■ WHAT THE TASK ASKS ■
Wherever the string "conversaciones" appears in the entries below, return the line that holds it.

___ WORKING DATA ___

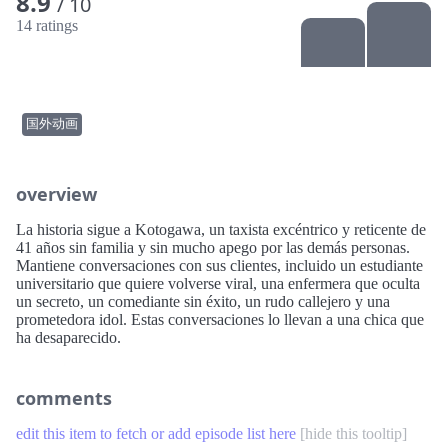
8.9
/ 10
14 ratings
国外动画
overview
La historia sigue a Kotogawa, un taxista excéntrico y reticente de
41 años sin familia y sin mucho apego por las demás personas.
Mantiene conversaciones con sus clientes, incluido un estudiante
universitario que quiere volverse viral, una enfermera que oculta
un secreto, un comediante sin éxito, un rudo callejero y una
prometedora idol. Estas conversaciones lo llevan a una chica que
ha desaparecido.
comments
edit this item to fetch or add episode list here
[
hide this tooltip
]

___

■ COMPLETED EXERCISE ■
Mantiene conversaciones con sus clientes, incluido un estudiante
prometedora idol. Estas conversaciones lo llevan a una chica que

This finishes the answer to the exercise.